## 本文
中国・習近平政権のネット検閲がすさまじい。
著作家の劉暁波(りゅう・ぎょうは)氏が7月13日に死去して以来、「WeChat(ウィーチャット)」(中国版LINE)や「微ウエイボー博」(中国版ツイッター)には劉氏を悼(いた)むつぶやき、メッセージがあふれている。中国事情に詳しいルポライターの安田峰俊(みねとし)氏がこう言う。
「劉氏は中国民主化のシンボル的存在。つぶやきを放置して、反体制的な言説が広がるのは少しでも避けたい。そこで習政権はSNSやチャットソフトも含めたネット上の『劉暁波関連語』を次々とNGワード化し、検索・使用できないようにしているんです」
では、どんな言葉がNGワードとされたのか? 安田氏の解説とともに紹介しよう。

## 提示資料

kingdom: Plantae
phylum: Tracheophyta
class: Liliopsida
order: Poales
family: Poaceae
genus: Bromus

---

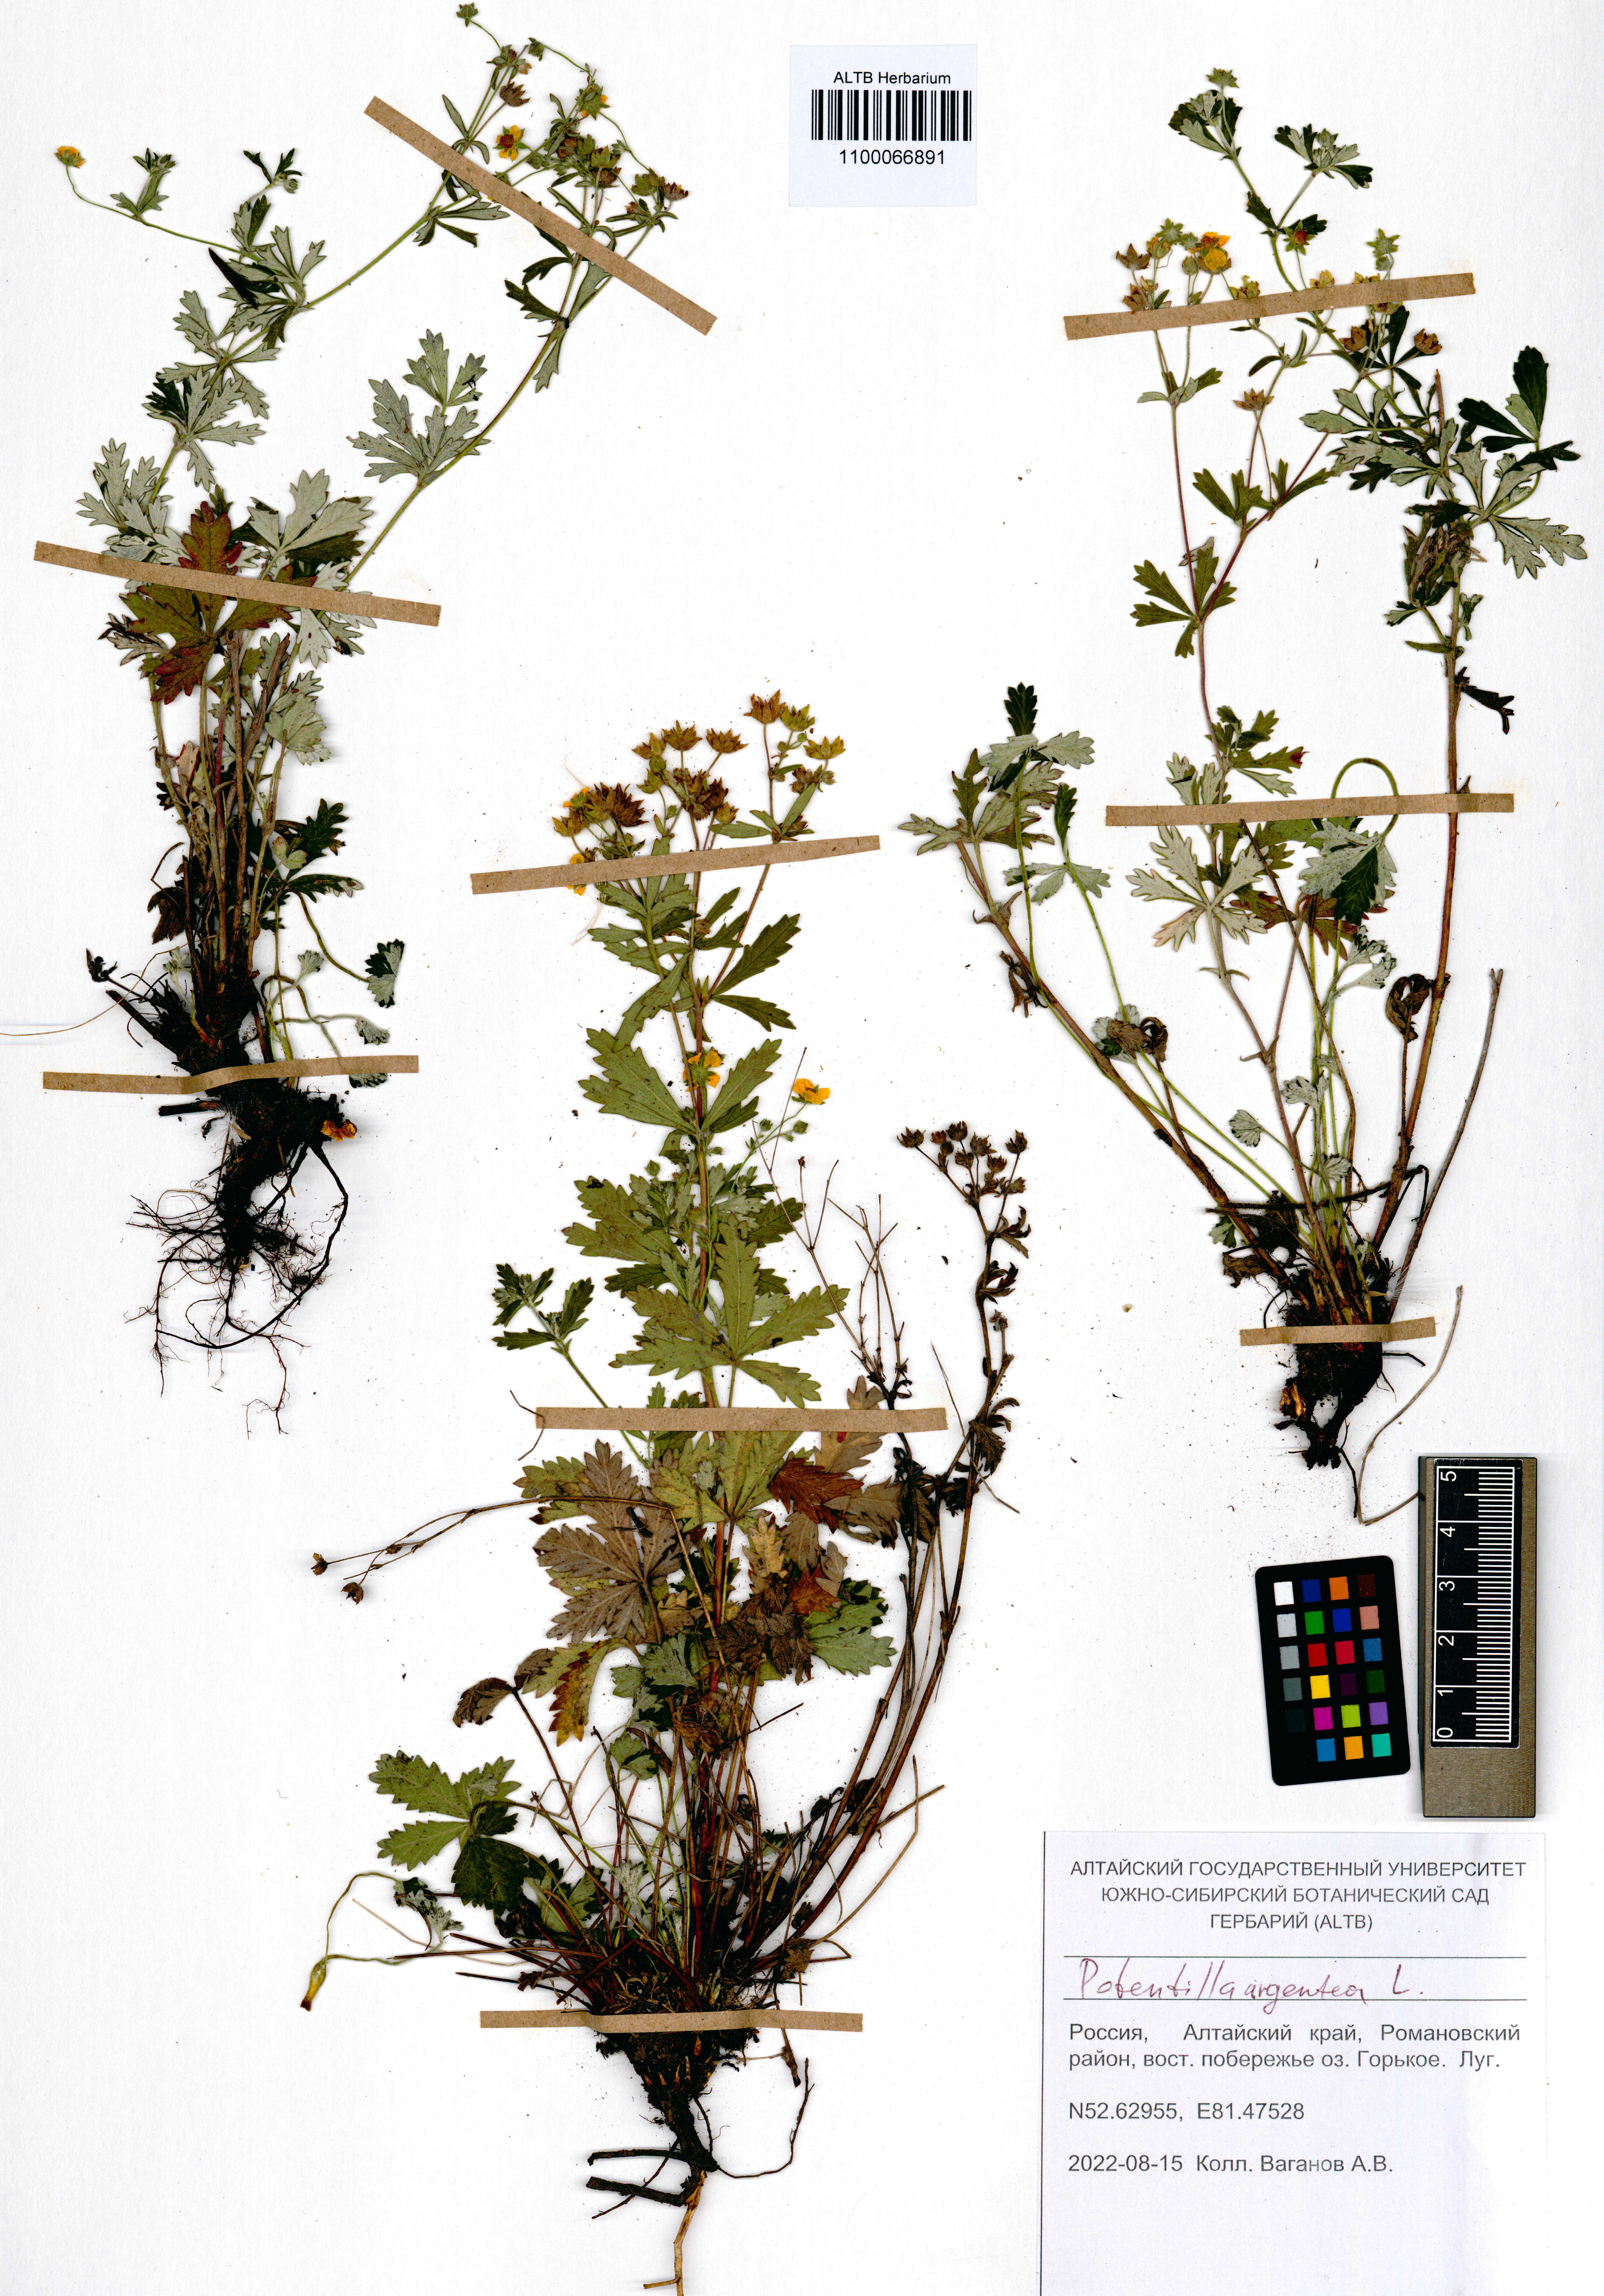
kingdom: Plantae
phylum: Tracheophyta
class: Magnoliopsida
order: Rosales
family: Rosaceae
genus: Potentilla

## 課題の説明
中国のネット検閲を扱った本文を、一字も変えずに全文書き写すこと。 これらの資料は本文とは関係がない。

## 課題の解答
中国・習近平政権のネット検閲がすさまじい。
著作家の劉暁波(りゅう・ぎょうは)氏が7月13日に死去して以来、「WeChat(ウィーチャット)」(中国版LINE)や「微ウエイボー博」(中国版ツイッター)には劉氏を悼(いた)むつぶやき、メッセージがあふれている。中国事情に詳しいルポライターの安田峰俊(みねとし)氏がこう言う。
「劉氏は中国民主化のシンボル的存在。つぶやきを放置して、反体制的な言説が広がるのは少しでも避けたい。そこで習政権はSNSやチャットソフトも含めたネット上の『劉暁波関連語』を次々とNGワード化し、検索・使用できないようにしているんです」
では、どんな言葉がNGワードとされたのか? 安田氏の解説とともに紹介しよう。